Dieser Prozess hat nun begonnen. Die Vorbereitungsarbeiten für den Umzug sind angelaufen – die Strukturreform ist auf Kurs.

Was bedeutet dies für das BWO? Die Aufgaben und Aktivitäten bleiben grundsätzlich unverändert. Die gesetzlichen Grundlagen und Aufgaben ändern ja nicht! Aber natürlich: Im Zusammenhang mit der nun bevorstehenden Transformation werde ich mit dem neuen Direktor auch die Organisationsstruktur und die Strategie des Bundesamtes anschauen. Dabei scheint mir ein Punkt klar: Wir brauchen das BWO als Kompetenzzentrum des Bundes für das Wohnen.

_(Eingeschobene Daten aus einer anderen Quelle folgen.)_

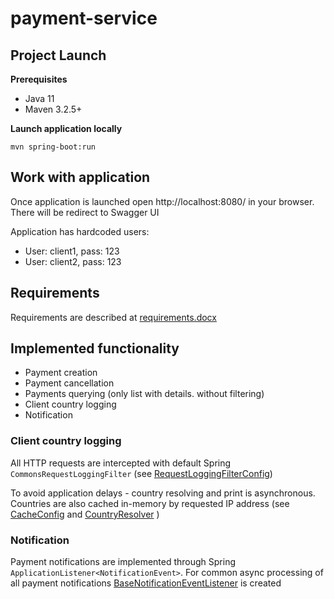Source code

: # payment-service
## Project Launch
**Prerequisites**
- Java 11
- Maven 3.2.5+

**Launch application locally**

`mvn spring-boot:run`

## Work with application
Once application is launched open http://localhost:8080/ in your browser. There will be redirect to Swagger UI

Application has hardcoded users:
- User: client1, pass: 123
- User: client2, pass: 123

## Requirements
Requirements are described at [requirements.docx](doc/requirements.docx)

## Implemented functionality
- Payment creation
- Payment cancellation
- Payments querying (only list with details. without filtering)
- Client country logging
- Notification

### Client country logging
All HTTP requests are intercepted with default Spring `CommonsRequestLoggingFilter` (see [RequestLoggingFilterConfig](src/main/java/lv/dp/education/ps/configuration/RequestLoggingFilterConfig.java))

To avoid application delays - country resolving and print is asynchronous. Countries are also cached in-memory by requested IP address (see [CacheConfig](src/main/java/lv/dp/education/ps/configuration/CacheConfig.java) and [CountryResolver](src/main/java/lv/dp/education/ps/common/country/CountryResolver.java) )

### Notification
Payment notifications are implemented through Spring `ApplicationListener<NotificationEvent>`. 
For common async processing of all payment notifications [BaseNotificationEventListener](src/main/java/lv/dp/education/ps/notification/listener/BaseNotificationEventListener.java) is created

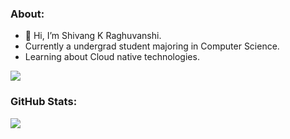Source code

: ### About:
- 👋 Hi, I’m Shivang K Raghuvanshi.
- Currently a undergrad student majoring in Computer Science.
- Learning about Cloud native technologies.

[![](https://visitcount.itsvg.in/api?id=shivkr6&icon=1&color=12)](https://visitcount.itsvg.in)
### GitHub Stats:
![](https://github-readme-stats.vercel.app/api/top-langs/?username=shivkr6&theme=nord&hide_border=false&include_all_commits=false&count_private=false&layout=compact)
<!---
shivkr6/shivkr6 is a ✨ special ✨ repository because its `README.md` (this file) appears on your GitHub profile.
You can click the Preview link to take a look at your changes.
--->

Abgesehen von den gesetzlichen Aufträgen, die es weiterhin zu erfüllen gilt, sollen hier die Fäden aller Themen zusammenlaufen, die für das Wohnen relevant sind. Und ich erachte es als wichtig, dass Sie sowie alle anderen Akteure im Bereich des Wohnens und der Immobilienwirtschaft im BWO einen kompetenten Ansprechpartner haben.

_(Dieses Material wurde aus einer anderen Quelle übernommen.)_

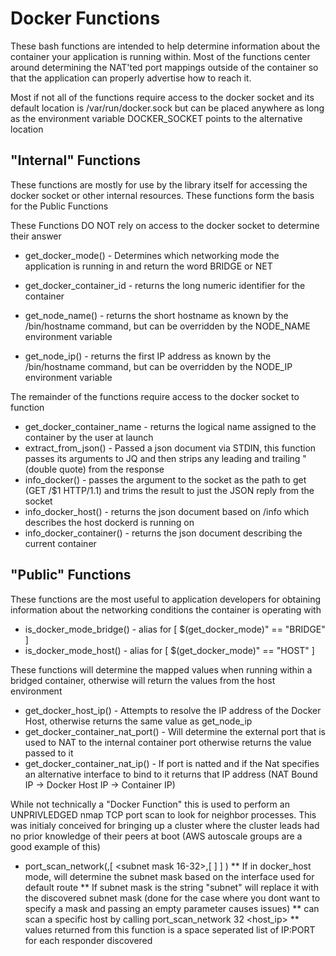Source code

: # Docker Functions

These bash functions are intended to help determine information about the container your application is running within. Most of the functions center around determining the NAT'ted port mappings outside of the container so that the application can properly advertise how to reach it.

Most if not all of the functions require access to the docker socket and its default location is /var/run/docker.sock but can be placed anywhere as long as the environment variable DOCKER_SOCKET points to the alternative location


## "Internal" Functions

These functions are mostly for use by the library itself for accessing the docker socket or other internal resources. These functions form the basis for the Public Functions

These Functions DO NOT rely on access to the docker socket to determine their answer

* get_docker_mode() - Determines which networking mode the application is running in and return the word BRIDGE or NET
* get_docker_container_id - returns the long numeric identifier for the container

* get_node_name() - returns the short hostname as known by the /bin/hostname command, but can be overridden by the NODE_NAME environment variable
* get_node_ip() - returns the first IP address as known by the /bin/hostname command, but can be overridden by the NODE_IP environment variable


The remainder of the functions require access to the docker socket to function

* get_docker_container_name - returns the logical name assigned to the container by the user at launch
* extract_from_json() - Passed a json document via STDIN, this function passes its arguments to JQ and then strips any leading and trailing " (double quote) from the response
* info_docker() - passes the argument to the socket as the path to get (GET /$1 HTTP/1.1) and trims the result to just the JSON reply from the socket
* info_docker_host() - returns the json document based on /info which describes the host dockerd is running on
* info_docker_container() - returns the json document describing the current container

## "Public" Functions

These functions are the most useful to application developers for obtaining information about the networking conditions the container is operating with

* is_docker_mode_bridge() - alias for [ $(get_docker_mode)" == "BRIDGE" ]
* is_docker_mode_host() - alias for [ $(get_docker_mode)" == "HOST" ]

These functions will determine the mapped values when running within a bridged container, otherwise will return the values from the host environment

* get_docker_host_ip() - Attempts to resolve the IP address of the Docker Host, otherwise returns the same value as get_node_ip
* get_docker_container_nat_port(<port to un-nat>) - Will determine the external port that is used to NAT to the internal container port otherwise returns the value passed to it
* get_docker_container_nat_ip(<port to un-nat>) - If port is natted and if the Nat specifies an alternative interface to bind to it returns that IP address (NAT Bound IP -> Docker Host IP -> Container IP)

While not technically a "Docker Function" this is used to perform an UNPRIVLEDGED nmap TCP port scan to look for neighbor processes. This was initialy conceived for bringing up a cluster where the cluster leads had no prior knowledge of their peers at boot (AWS autoscale groups are a good example of this)
 
* port_scan_network(<port to scan>,[ <subnet mask 16-32>,[ <IP address to use as base address to scan> ] ] )
** If in docker_host mode, will determine the subnet mask based on the interface used for default route
** If subnet mask is the string "subnet" will replace it with the discovered subnet mask (done for the case where you dont want to specify a mask and passing an empty parameter causes issues)
** can scan a specific host by calling port_scan_network <port> 32 <host_ip>
** values returned from this function is a space seperated list of IP:PORT for each responder discovered
	

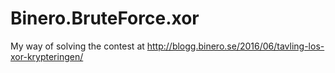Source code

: # Binero.BruteForce.xor
My way of solving the contest at http://blogg.binero.se/2016/06/tavling-los-xor-krypteringen/
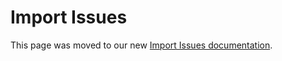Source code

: # Import Issues #

This page was moved to our new [Import Issues documentation](https://ocdi.com/import-issues/).
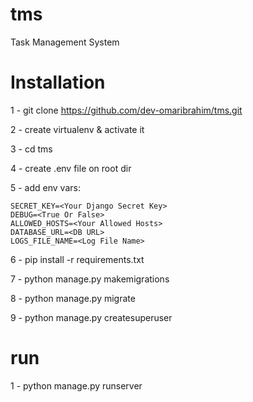 # tms
Task Management System

# Installation
1 - git clone https://github.com/dev-omaribrahim/tms.git

2 - create virtualenv & activate it

3 - cd tms

4 - create .env file on root dir

5 - add env vars:

    SECRET_KEY=<Your Django Secret Key>
    DEBUG=<True Or False>
    ALLOWED_HOSTS=<Your Allowed Hosts>
    DATABASE_URL=<DB URL>
    LOGS_FILE_NAME=<Log File Name>

6 - pip install -r requirements.txt

7 - python manage.py makemigrations

8 - python manage.py migrate

9 - python manage.py createsuperuser


# run

1 - python manage.py runserver
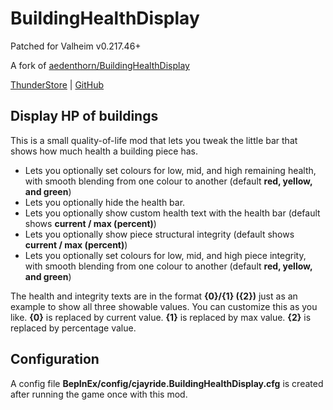 # BuildingHealthDisplay

Patched for Valheim v0.217.46+

A fork of [aedenthorn/BuildingHealthDisplay](https://github.com/aedenthorn/ValheimMods/tree/master/BuildingHealthDisplay) 

[ThunderStore](https://thunderstore.io/c/valheim/p/cjayride/BuildingHealthDisplay) | [GitHub](https://github.com/cjayride/BuildingHealthDisplay_Fork)

## Display HP of buildings

This is a small quality-of-life mod that lets you tweak the little bar that shows how much health a building piece has.  

-   Lets you optionally set colours for low, mid, and high remaining health, with smooth blending from one colour to another (default  **red, yellow, and green**)
-   Lets you optionally hide the health bar.
-   Lets you optionally show custom health text with the health bar (default shows  **current / max (percent)**)
-   Lets you optionally show piece structural integrity (default shows  **current / max (percent)**)
-   Lets you optionally set colours for low, mid, and high piece integrity, with smooth blending from one colour to another (default  **red, yellow, and green**)

The health and integrity texts are in the format **{0}/{1} ({2})** just as an example to show all three showable values. You can customize this as you like. **{0}** is replaced by current value. **{1}** is replaced by max value. **{2}** is replaced by percentage value. 

## Configuration

A config file **BepInEx/config/cjayride.BuildingHealthDisplay.cfg** is created after running the game once with this mod.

Kurz, das BWO soll mehr sein als ein Amt, das die bestehenden Förderinstrumente bewirtschaftet. Ich will ein BWO, das vorausdenkt und neue Themen aufgreift, das mit den Akteuren im Bereich des Wohnens und der Immobilienbranche in engem Austausch steht und natürlich auch die Kantone, Städte und Gemeinden in ihren wohnpolitischen Aktivitäten berät und unterstützt.

Meine Damen und Herren

Ich komme zum Schluss und möchte Ihnen danken. Danken dafür, dass Sie und Ihre Unternehmen in Immobilien in der Schweiz investieren und damit wesentlich dazu beitragen, dass das Wohnungsangebot in unserem Land insgesamt gut ist. Insbesondere institutionelle Investoren spielen für das Angebot von Mietwohnungen eine wichtige Rolle. Und Sie kommen auch oft zum Zug, wenn es bei grösseren Überbauungen einen finanzkräftigen Investor braucht. Ihr Anteil am Gesamtwohnungsmarkt ist seit 2000 denn auch gestiegen. Bestimmt hat dies unter anderem damit zu tun, dass wegen den tiefen Zinsen Investitionen in Immobilien derzeit sehr attraktiv sind. Dies selbst an Orten, wo die Nachfrage nach Wohnungen nicht oder sehr bescheiden ist.

Ich kann Ihnen nicht verhehlen, dass ich da manchmal Bedenken habe. Ich vertraue auf Sie, dass Sie Ihre Investitionsentscheide mit einer langfristigen Perspektive fällen – selbst wenn wir nicht wissen, wie die Welt in zehn, zwanzig oder fünfzig Jahren aussehen wird. Das Jahr 2020 hat uns ja deutlich gezeigt, wie schwierig es beispielsweise in einer Gesundheitskrise ist, zu sagen, was in zwei Wochen oder in einem Monat sein wird. Somit sind wir wohl alle etwas bescheidener geworden, wenn es darum geht, Prognosen für die Zukunft zu machen.

Vielen Dank für Ihre Aufmerksamkeit und bleiben Sie gesund.